Exactly and without additions, transcribe the line that contains "Document page, 1275x1650 pixels." and every line after it in the data.
[[ Data shown, beginning ]]
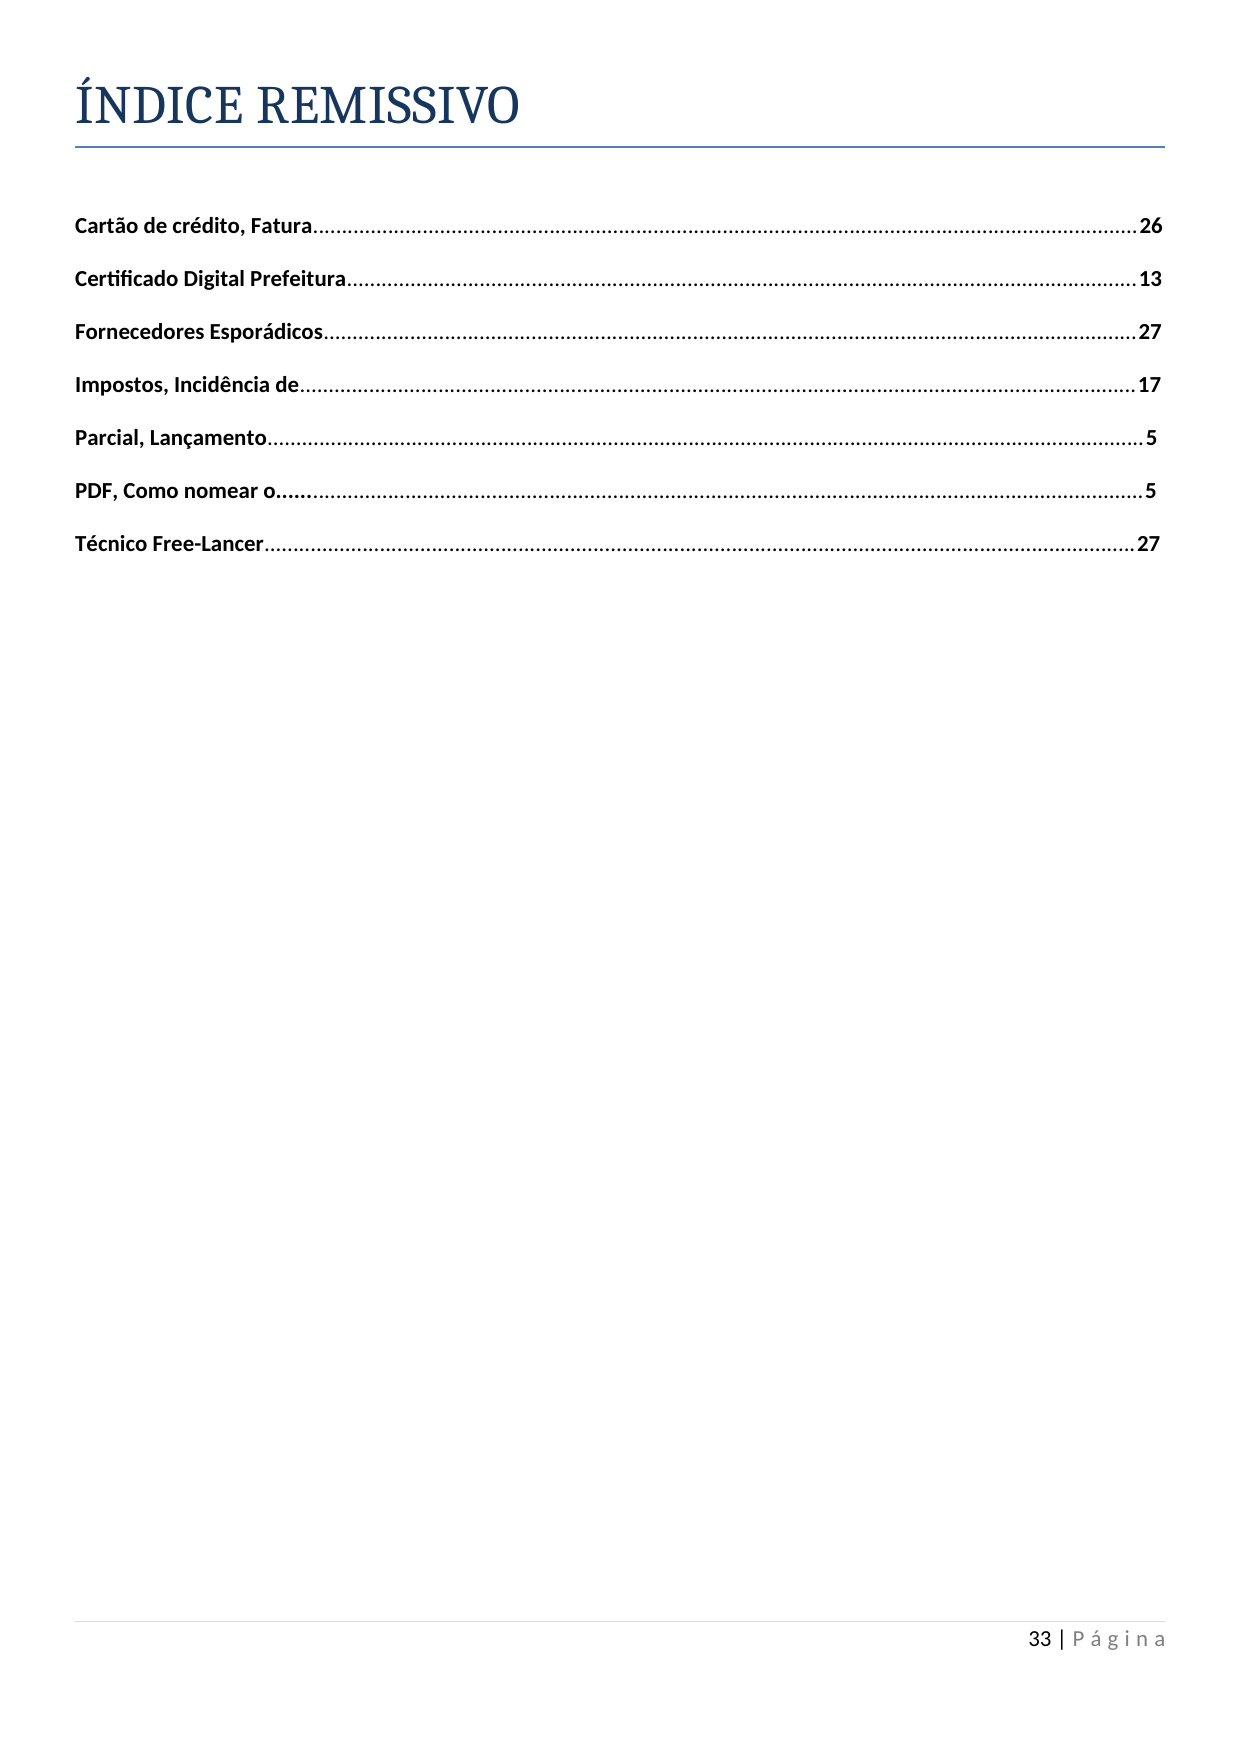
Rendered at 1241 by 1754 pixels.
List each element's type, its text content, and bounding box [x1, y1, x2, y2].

title ÍNDICE REMISSIVO [75, 75, 1165, 146]
text Fornecedores Esporádicos.............................................................................................................................................27 [75, 317, 1165, 345]
text PDF, Como nomear o......................................................................................................................................................5 [75, 476, 1165, 504]
text Impostos, Incidência de.................................................................................................................................................17 [75, 370, 1165, 398]
text Técnico Free-Lancer.......................................................................................................................................................27 [75, 529, 1165, 557]
text Certificado Digital Prefeitura.........................................................................................................................................13 [75, 264, 1165, 292]
text Cartão de crédito, Fatura...............................................................................................................................................26 [75, 179, 1165, 239]
text Parcial, Lançamento........................................................................................................................................................5 [75, 423, 1165, 451]
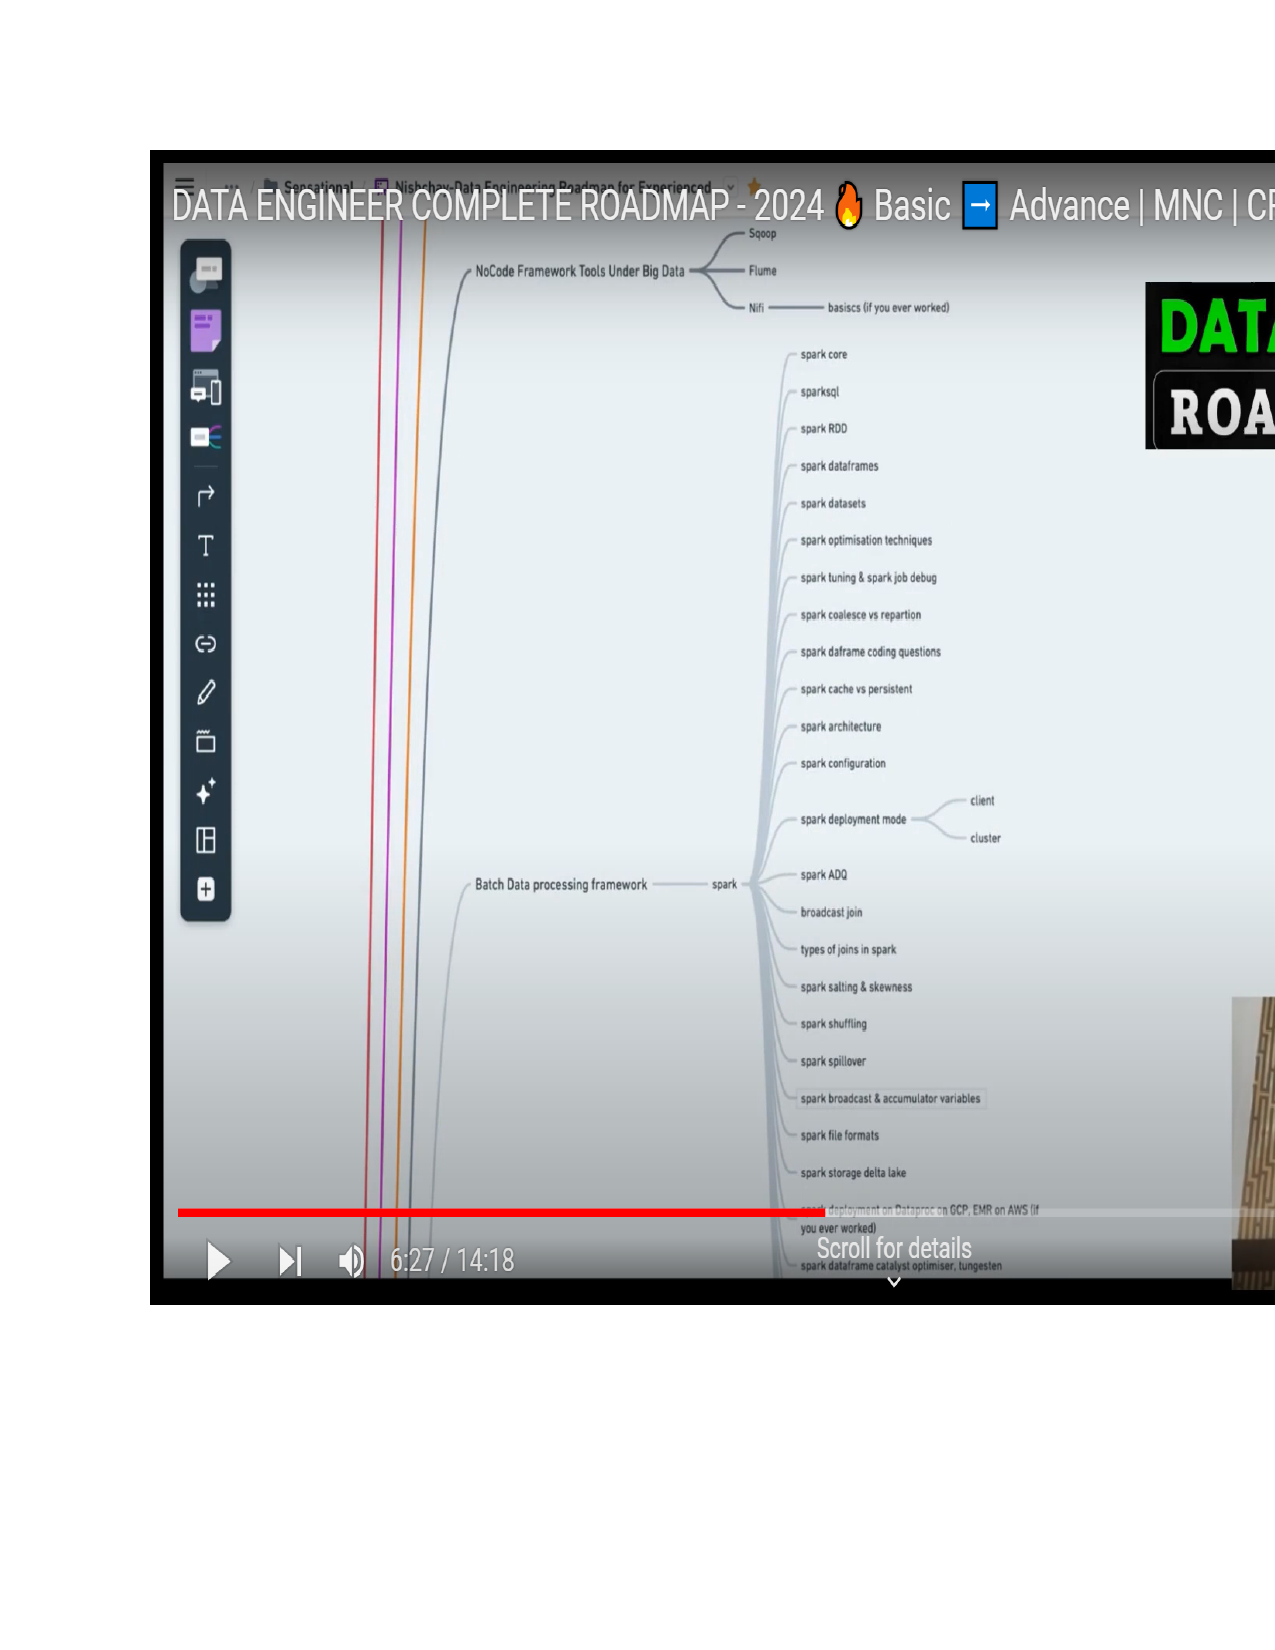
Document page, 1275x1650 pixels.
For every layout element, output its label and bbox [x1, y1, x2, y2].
[[ Data shown, end ]]
# Response area
Document page, 1275x1650 pixels.
For every layout element, output its label and bbox [x1, y1, x2, y2].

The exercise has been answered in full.